Pretty sure most of the time people only read the first few and last words and e.g. don't concern if the words in the middle are in correct order. Not sure about the size of that dictionary, but it would seem to greatly diminish the entropy.
Whether it is vision or words, the point is to enlist some of our primal, automatic brain machinery. Both the random word lists and randomart are a good start, but far from perfect.
The word lists ignore and even foil, our gramatical machinery. And I at least have never been able to remember what my own randomart SSH key fingerprint looked like. Adding colour might be a good start.
It has to be a visualization in which changing a few pixels make it look significantly different. Otherwise we can still make a 'low distance' brute force attack.
What you need is a picture that makes the visually salient information tot up to about 160 bits.
That's tough, but since the human visual system is so powerful, it's not hopeless. But we would need real psychologists to help design the art generators, backing the results with experiments.

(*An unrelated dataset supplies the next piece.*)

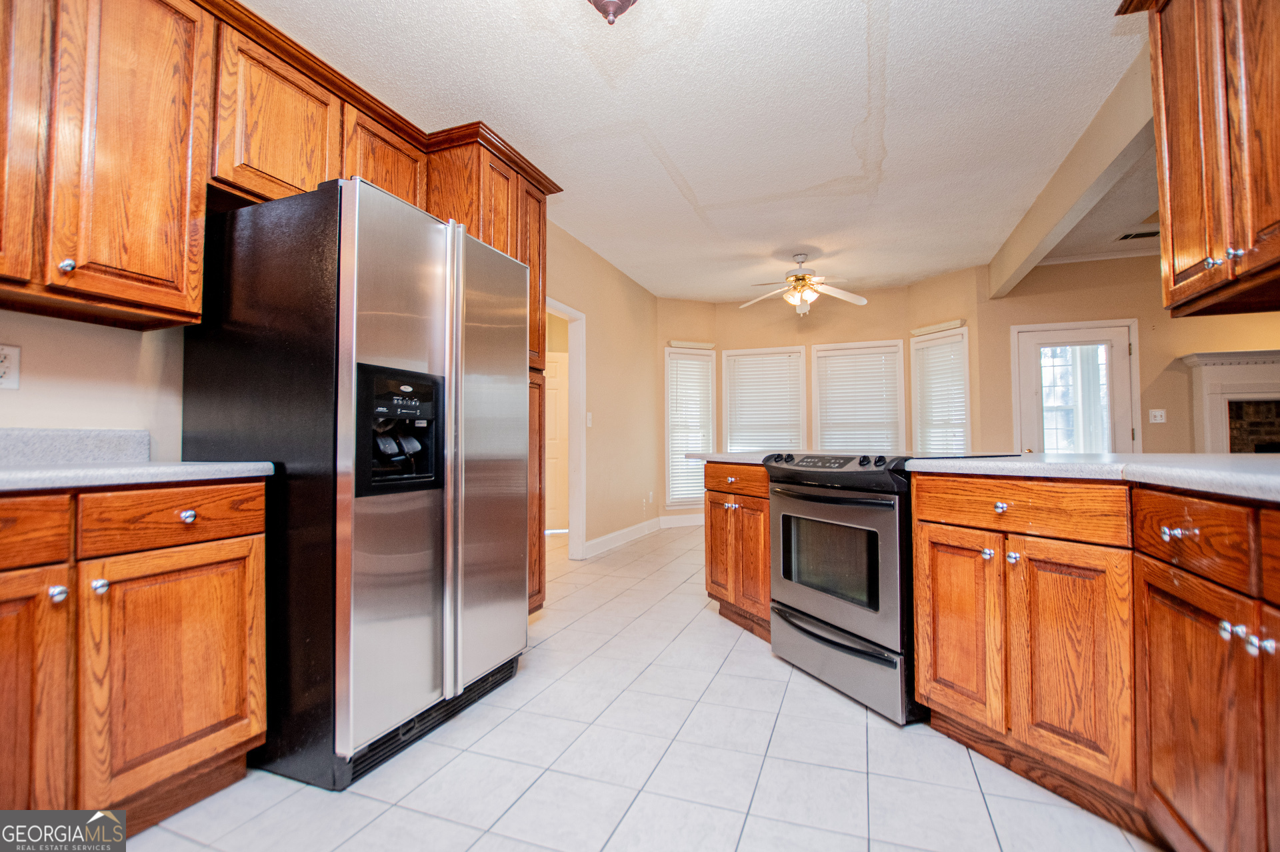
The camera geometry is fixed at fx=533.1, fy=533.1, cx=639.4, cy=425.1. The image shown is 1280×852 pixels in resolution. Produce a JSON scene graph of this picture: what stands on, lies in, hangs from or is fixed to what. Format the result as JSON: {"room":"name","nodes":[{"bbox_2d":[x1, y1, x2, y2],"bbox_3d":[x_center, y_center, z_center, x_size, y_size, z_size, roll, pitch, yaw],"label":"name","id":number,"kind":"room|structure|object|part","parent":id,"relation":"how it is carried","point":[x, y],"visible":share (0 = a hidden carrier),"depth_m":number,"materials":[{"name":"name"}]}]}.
{"room":"kitchen","nodes":[
{"label":"kitchen","id":0,"kind":"room"},
{"bbox_2d":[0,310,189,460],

It depends on how valuable the identity is.
I check some characters, for additional security I check some in the middle until I am satisfied with security. The downside is security creep, but verified identities generally grow more secure the older they are (does this grow faster?).

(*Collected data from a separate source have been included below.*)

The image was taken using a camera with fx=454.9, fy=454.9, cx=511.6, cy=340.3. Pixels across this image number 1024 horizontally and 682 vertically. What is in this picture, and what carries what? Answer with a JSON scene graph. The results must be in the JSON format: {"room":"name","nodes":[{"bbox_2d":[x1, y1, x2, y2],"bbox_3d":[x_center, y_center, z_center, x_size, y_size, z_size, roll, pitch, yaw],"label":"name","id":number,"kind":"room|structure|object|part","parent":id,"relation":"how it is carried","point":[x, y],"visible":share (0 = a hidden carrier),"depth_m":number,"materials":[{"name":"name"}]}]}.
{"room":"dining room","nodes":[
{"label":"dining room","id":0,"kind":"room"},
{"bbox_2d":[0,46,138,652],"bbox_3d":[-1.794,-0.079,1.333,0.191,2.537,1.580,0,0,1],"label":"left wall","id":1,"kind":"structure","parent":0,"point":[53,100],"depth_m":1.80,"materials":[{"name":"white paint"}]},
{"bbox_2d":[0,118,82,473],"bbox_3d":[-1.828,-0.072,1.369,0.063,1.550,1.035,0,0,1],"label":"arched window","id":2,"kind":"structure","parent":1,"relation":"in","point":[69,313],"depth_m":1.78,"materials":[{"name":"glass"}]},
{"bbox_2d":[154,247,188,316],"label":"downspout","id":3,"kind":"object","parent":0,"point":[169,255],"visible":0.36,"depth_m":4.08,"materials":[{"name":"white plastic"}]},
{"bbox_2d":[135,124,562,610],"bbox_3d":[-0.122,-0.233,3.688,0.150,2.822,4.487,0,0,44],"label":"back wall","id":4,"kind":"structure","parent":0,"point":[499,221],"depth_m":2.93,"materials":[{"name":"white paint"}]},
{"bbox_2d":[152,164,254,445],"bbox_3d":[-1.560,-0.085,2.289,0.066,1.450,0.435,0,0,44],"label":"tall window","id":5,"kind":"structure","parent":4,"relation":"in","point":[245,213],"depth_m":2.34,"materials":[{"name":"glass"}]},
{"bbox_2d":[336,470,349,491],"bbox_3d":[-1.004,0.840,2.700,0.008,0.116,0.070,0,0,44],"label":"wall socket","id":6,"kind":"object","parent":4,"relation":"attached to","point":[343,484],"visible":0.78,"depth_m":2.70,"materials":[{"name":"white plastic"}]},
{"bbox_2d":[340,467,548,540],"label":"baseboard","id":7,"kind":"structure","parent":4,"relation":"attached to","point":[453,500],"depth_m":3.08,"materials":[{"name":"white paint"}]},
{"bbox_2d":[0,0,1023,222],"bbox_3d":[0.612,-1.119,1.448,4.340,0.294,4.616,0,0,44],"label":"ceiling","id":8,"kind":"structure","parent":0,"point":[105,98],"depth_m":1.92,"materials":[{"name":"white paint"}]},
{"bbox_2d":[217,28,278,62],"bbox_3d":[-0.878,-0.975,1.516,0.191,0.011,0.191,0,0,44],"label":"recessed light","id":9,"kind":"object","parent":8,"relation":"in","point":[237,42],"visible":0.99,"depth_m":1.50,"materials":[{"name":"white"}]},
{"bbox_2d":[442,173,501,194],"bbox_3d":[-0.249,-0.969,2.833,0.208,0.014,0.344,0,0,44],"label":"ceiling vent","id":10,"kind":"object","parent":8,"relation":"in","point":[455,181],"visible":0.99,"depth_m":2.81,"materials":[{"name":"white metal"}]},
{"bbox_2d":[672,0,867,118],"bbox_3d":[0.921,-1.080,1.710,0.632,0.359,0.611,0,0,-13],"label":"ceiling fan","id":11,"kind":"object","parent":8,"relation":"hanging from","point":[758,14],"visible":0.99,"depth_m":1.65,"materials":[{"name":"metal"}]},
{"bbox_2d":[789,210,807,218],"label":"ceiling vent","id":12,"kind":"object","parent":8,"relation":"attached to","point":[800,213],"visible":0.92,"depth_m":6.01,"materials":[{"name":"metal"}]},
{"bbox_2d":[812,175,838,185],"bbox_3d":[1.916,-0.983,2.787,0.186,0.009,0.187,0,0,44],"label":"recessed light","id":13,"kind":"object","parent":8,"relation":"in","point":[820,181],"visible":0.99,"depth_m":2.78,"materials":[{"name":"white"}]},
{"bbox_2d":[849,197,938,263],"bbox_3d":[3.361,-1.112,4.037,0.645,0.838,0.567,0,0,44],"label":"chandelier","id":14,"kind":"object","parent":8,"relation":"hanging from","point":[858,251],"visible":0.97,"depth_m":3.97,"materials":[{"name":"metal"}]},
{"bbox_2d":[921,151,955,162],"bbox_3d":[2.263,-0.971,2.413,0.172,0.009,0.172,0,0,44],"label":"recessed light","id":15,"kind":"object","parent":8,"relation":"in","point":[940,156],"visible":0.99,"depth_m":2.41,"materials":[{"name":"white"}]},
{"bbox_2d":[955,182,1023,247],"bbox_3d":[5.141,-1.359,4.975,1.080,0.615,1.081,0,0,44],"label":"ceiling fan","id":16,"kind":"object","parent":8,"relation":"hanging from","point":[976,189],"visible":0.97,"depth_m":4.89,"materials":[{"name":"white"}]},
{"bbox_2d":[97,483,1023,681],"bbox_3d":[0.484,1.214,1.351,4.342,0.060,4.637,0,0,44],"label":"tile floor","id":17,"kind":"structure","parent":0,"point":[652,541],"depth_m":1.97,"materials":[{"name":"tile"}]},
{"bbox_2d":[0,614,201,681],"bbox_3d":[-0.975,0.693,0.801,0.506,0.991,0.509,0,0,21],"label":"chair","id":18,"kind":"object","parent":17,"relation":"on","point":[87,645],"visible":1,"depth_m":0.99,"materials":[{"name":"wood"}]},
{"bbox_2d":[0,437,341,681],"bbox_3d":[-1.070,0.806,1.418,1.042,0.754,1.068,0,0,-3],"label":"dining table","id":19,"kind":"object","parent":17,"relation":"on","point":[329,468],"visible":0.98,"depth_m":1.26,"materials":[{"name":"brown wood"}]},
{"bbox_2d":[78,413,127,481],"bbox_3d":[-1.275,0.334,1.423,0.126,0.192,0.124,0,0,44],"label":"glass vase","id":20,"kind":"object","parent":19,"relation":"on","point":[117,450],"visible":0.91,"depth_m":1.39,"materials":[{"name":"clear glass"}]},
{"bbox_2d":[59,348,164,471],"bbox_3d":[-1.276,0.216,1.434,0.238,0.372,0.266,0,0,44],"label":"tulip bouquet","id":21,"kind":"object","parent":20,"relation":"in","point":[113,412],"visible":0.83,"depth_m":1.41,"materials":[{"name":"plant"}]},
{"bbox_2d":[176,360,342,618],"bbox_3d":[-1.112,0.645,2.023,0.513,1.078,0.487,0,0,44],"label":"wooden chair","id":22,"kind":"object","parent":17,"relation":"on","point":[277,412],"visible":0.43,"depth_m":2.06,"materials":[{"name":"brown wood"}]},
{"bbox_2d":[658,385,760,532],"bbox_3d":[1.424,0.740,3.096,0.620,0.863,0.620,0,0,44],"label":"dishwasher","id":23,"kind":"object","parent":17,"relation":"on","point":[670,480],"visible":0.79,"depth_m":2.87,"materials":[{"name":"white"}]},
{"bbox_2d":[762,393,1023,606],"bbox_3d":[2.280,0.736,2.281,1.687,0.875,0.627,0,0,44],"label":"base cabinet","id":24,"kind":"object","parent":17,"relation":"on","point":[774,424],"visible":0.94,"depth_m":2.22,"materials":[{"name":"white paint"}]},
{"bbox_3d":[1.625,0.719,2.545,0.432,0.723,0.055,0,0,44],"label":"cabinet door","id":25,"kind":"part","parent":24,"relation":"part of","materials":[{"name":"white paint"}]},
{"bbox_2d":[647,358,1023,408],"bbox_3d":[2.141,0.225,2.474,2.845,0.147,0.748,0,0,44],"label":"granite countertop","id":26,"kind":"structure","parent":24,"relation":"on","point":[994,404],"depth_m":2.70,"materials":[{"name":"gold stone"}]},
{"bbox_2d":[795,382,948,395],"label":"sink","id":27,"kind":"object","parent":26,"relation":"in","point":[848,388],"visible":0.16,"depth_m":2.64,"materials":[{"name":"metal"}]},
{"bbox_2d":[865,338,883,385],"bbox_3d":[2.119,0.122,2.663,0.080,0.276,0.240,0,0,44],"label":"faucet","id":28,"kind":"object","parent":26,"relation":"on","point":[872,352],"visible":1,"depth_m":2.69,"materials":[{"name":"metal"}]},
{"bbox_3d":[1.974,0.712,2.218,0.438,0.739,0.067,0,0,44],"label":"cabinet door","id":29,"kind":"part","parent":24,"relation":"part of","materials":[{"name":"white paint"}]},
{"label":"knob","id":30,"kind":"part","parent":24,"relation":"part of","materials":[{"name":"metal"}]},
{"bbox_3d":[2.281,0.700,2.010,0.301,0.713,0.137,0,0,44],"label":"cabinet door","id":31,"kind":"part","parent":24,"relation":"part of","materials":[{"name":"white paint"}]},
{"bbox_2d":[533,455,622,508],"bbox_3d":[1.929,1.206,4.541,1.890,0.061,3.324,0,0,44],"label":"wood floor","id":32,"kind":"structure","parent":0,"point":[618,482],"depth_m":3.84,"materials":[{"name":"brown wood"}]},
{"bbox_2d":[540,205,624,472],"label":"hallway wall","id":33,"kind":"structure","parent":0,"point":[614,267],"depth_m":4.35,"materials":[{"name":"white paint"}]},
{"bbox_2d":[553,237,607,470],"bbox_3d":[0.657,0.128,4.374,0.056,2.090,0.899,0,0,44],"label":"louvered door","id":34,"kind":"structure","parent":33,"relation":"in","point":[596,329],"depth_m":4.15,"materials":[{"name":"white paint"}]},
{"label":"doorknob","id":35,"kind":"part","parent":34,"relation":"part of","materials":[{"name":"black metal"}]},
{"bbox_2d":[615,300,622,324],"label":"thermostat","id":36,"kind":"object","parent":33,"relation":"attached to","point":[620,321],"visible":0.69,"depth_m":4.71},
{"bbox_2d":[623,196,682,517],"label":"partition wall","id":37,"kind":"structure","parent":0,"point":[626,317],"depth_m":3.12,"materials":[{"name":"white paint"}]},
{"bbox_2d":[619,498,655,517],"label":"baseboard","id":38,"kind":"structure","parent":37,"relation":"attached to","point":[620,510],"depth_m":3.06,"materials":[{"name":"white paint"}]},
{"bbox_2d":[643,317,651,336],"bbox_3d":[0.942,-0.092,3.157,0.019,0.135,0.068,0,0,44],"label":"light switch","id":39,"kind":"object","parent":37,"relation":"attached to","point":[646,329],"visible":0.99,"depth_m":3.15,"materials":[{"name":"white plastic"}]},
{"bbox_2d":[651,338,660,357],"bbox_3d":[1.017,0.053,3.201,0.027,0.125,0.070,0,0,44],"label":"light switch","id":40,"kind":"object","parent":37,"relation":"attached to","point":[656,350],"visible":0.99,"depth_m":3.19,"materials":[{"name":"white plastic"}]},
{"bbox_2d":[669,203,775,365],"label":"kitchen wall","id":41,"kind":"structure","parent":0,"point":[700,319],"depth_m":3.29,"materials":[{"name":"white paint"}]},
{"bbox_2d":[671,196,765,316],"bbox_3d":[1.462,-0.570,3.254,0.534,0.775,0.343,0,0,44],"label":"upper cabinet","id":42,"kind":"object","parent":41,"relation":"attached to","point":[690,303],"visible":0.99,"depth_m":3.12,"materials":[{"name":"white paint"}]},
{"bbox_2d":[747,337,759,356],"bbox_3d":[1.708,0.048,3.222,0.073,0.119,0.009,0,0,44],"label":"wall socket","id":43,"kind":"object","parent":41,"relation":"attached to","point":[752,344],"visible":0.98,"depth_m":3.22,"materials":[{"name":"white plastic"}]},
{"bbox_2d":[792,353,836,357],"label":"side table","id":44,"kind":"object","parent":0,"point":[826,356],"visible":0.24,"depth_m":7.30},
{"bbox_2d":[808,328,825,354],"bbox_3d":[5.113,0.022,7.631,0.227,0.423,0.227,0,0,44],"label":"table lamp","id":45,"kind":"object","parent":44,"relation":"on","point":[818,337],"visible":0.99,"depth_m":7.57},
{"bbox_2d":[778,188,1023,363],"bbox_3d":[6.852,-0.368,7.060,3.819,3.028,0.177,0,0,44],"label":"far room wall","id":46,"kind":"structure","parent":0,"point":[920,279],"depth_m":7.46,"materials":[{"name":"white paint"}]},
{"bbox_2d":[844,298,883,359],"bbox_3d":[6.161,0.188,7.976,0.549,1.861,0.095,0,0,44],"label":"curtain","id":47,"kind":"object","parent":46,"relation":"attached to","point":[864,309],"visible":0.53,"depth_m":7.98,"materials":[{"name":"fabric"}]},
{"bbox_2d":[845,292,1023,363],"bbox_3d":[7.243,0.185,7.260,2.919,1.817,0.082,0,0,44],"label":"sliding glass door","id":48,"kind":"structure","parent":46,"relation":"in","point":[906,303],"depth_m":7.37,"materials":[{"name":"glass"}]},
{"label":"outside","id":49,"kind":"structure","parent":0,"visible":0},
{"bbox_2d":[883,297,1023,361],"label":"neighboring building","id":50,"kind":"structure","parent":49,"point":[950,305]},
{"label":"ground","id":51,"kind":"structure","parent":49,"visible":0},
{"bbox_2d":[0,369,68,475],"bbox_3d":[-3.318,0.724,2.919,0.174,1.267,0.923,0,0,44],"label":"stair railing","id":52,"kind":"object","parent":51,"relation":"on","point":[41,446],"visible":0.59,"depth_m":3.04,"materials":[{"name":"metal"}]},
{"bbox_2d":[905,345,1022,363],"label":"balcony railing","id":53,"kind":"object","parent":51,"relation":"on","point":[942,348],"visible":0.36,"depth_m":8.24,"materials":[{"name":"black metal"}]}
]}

The upside to showing a larger hash is that humans are very good at roughly comparing two things. The difference in casing is probably enough to trigger a conscious check. A visual hash is still better.
We still need to define a hash format. Typical hex/base64 would work, but imagine someone tries to be smart and invent a dictionary word encoding with Unicode characters, and then someone brute forces another key that's actually different but will match a search with smart Unicode collation algorithms.